In a case of performance-enhanced tactics, the EFL could not have allowed a team guilty of breaking its rules to win the golden goose of promotion to the Premier League. On Tuesday, in a sincere stare-down-the-barrel-of-the-camera interview stage-managed by Southampton’s club website, Eckert finally took responsibility and apologised to his opponents, his players and Saints fans.
“When I worked in Italy for over four years, every starting line-up that we’ve chosen for the games was always out in the media before games,” Eckert said.
“The reason is that our training sessions, especially the ones before games, have always been observed by the media and have always been observed by opponent teams that we came up against. [Pep] Guardiola has spoken about this at his time at Bayern Munich, that it has been common practice in Germany to observe training sessions, knowing that other teams would do the same.
“I don’t want to say this to excuse anything that we have done. I just want to give you context in the way that I grew up in the football world. There are different rules in England. There are different rules from the EFL. And I should have known them.”
Southampton’s owner, Dragan Solak, said that Eckert will not be sacked by the club. “In Italy or in Germany, where Tonda was working, this is basically common practice that nobody cares about,” Solak explained in an extraordinary interview with BBC Sport, in which he accused the media of a “witch hunt”.
Eckert could still be banned by the Football Association, which is investigating whether he brought the game into disrepute. The German’s position remains in limbo, even if the majority of Saints players want the manager to stay on next season. “If he’s banned, he’s banned,” said Solak. “I mean, I can’t put somebody to manage the club if he is not allowed.”
But perhaps he should walk before he is pushed, because the commission’s report rightly called out the worst part of this tale, which was not the spying or even Southampton’s initial attempts to cover tracks.

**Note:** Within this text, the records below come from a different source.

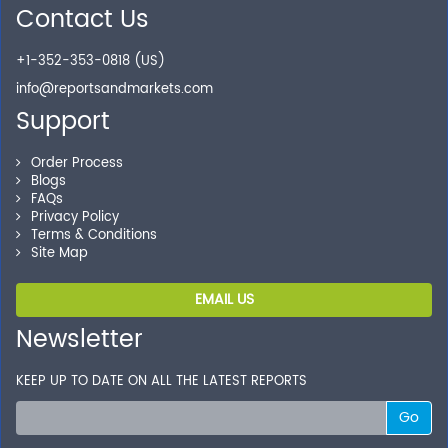
Contact Us
Secure Checkout
+1-352-353-0818 (US)
Shop without being worried about safety & security of
your transactions.
info@reportsandmarkets.com
Support
Order Process
Blogs
FAQs
Privacy Policy
Terms & Conditions
Site Map
EMAIL US
Newsletter
KEEP UP TO DATE ON ALL THE LATEST REPORTS
Go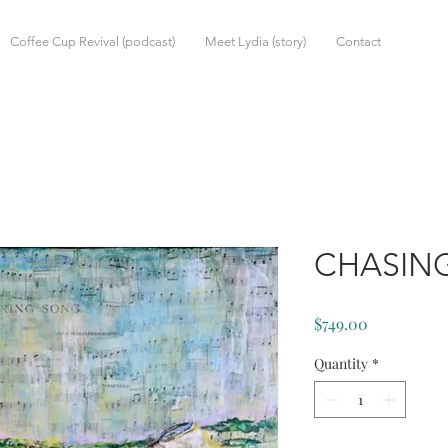
Coffee Cup Revival (podcast)
Meet Lydia (story)
Contact
CHASIN
Price
$749.00
Quantity
*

The most egregious act in all of this was that Eckert sent the intern.
The young analyst should have known better, and it seems he did. The commission report revealed he initially rejected instructions to spy on Millwall, but he was later persuaded. He said he felt he had little choice to go along with the demands of senior coaching staff.
Solak said he had sympathy for the analyst involved, but that he should have been “stronger” in resisting order.
“I believe that our junior intern felt personally it’s wrong, and he didn’t feel right for doing this, and I think he should have expressed that stronger,” the owner said. “I’m pretty sure that if [he had] come to us, the top management, actually it would be the seniors who would be punished, not him. I have a lot of pity. I’m sorry for what he had to go through. And we obviously would like him to stay in the club and we offered him a prolonged job.”
There are echoes of Cameron Bancroft, the young Test match cricketer asked to rough up the ball by senior Australian colleagues during sandpaper-gate. Bancroft later accepted responsibility for his actions in the scandal, but also said he found it hard to push back. “I just wanted to fit in and feel valued.”
The Southampton intern has gone to ground, and his family have been hounded in the past few days. His mental health should be Southampton’s only priority right now. Bancroft has shown there is a road to rehabilitation in the world of sport, and there should still be a future in the game for Saints’ young analyst if he wants one.
But the report described the use of a junior member of staff as “deplorable”, and that alone makes Eckert’s position untenable. Eckert has buried his head in the sand for much of this story, even walking out of a press conference when asked by a reporter whether he was “a cheat”. Finally, he has taken responsibility. But his eight-minute video failed to apologise to or even acknowledge the person harmed most by the saga.